— Exercise details —
Go through the material and return every line that contains the string "från".

— Supplied data —
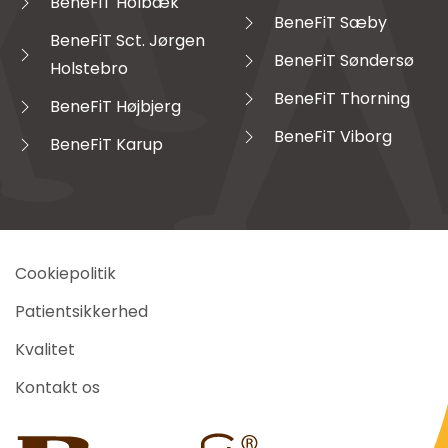
BeneFiT Holbæk
BeneFiT Sæby
BeneFiT Sct. Jørgen
BeneFiT Søndersø
Holstebro
BeneFiT Thorning
BeneFiT Højbjerg
BeneFiT Viborg
BeneFiT Karup
Cookiepolitik
Patientsikkerhed
Kvalitet
Kontakt os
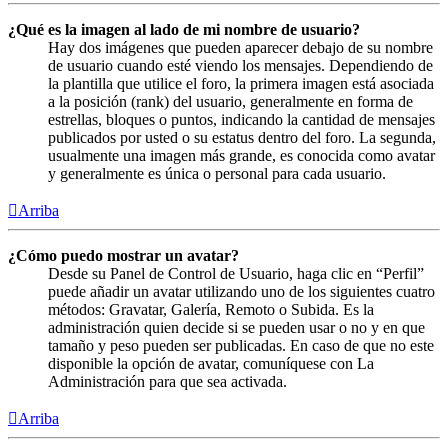
¿Qué es la imagen al lado de mi nombre de usuario?
Hay dos imágenes que pueden aparecer debajo de su nombre
de usuario cuando esté viendo los mensajes. Dependiendo de
la plantilla que utilice el foro, la primera imagen está asociada
a la posición (rank) del usuario, generalmente en forma de
estrellas, bloques o puntos, indicando la cantidad de mensajes
publicados por usted o su estatus dentro del foro. La segunda,
usualmente una imagen más grande, es conocida como avatar
y generalmente es única o personal para cada usuario.
Arriba
¿Cómo puedo mostrar un avatar?
Desde su Panel de Control de Usuario, haga clic en “Perfil”
puede añadir un avatar utilizando uno de los siguientes cuatro
métodos: Gravatar, Galería, Remoto o Subida. Es la
administración quien decide si se pueden usar o no y en que
tamaño y peso pueden ser publicadas. En caso de que no este
disponible la opción de avatar, comuníquese con La
Administración para que sea activada.
Arriba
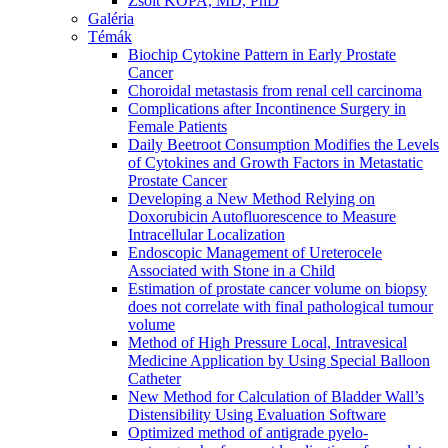
Zsolt KOPA, MD, PhD
Galéria
Témák
Biochip Cytokine Pattern in Early Prostate
Cancer
Choroidal metastasis from renal cell carcinoma
Complications after Incontinence Surgery in
Female Patients
Daily Beetroot Consumption Modifies the Levels
of Cytokines and Growth Factors in Metastatic
Prostate Cancer
Developing a New Method Relying on
Doxorubicin Autofluorescence to Measure
Intracellular Localization
Endoscopic Management of Ureterocele
Associated with Stone in a Child
Estimation of prostate cancer volume on biopsy
does not correlate with final pathological tumour
volume
Method of High Pressure Local, Intravesical
Medicine Application by Using Special Balloon
Catheter
New Method for Calculation of Bladder Wall’s
Distensibility Using Evaluation Software
Optimized method of antigrade pyelo-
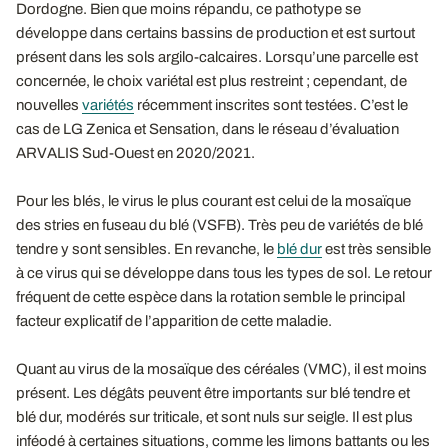
Dordogne. Bien que moins répandu, ce pathotype se
développe dans certains bassins de production et est surtout
présent dans les sols argilo-calcaires. Lorsqu’une parcelle est
concernée, le choix variétal est plus restreint ; cependant, de
nouvelles
variétés
récemment inscrites sont testées. C’est le
cas de LG Zenica et Sensation, dans le réseau d’évaluation
ARVALIS Sud-Ouest en 2020/2021.
Pour les blés, le virus le plus courant est celui de la mosaïque
des stries en fuseau du blé (VSFB). Très peu de variétés de blé
tendre y sont sensibles. En revanche, le
blé dur
est très sensible
à ce virus qui se développe dans tous les types de sol. Le retour
fréquent de cette espèce dans la rotation semble le principal
facteur explicatif de l’apparition de cette maladie.
Quant au virus de la mosaïque des céréales (VMC), il est moins
présent. Les dégâts peuvent être importants sur blé tendre et
blé dur, modérés sur triticale, et sont nuls sur seigle. Il est plus
inféodé à certaines situations, comme les limons battants ou les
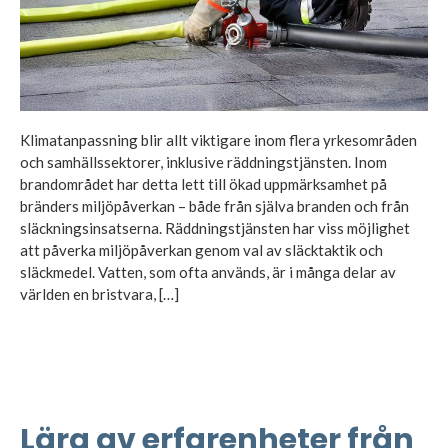
Klimatanpassning blir allt viktigare inom flera yrkesområden
och samhällssektorer, inklusive räddningstjänsten. Inom
brandområdet har detta lett till ökad uppmärksamhet på
bränders miljöpåverkan – både från själva branden och från
släckningsinsatserna. Räddningstjänsten har viss möjlighet
att påverka miljöpåverkan genom val av släcktaktik och
släckmedel. Vatten, som ofta används, är i många delar av
världen en bristvara, […]
Lära av erfarenheter från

— Answer area —
bränders miljöpåverkan – både från själva branden och från
Lära av erfarenheter från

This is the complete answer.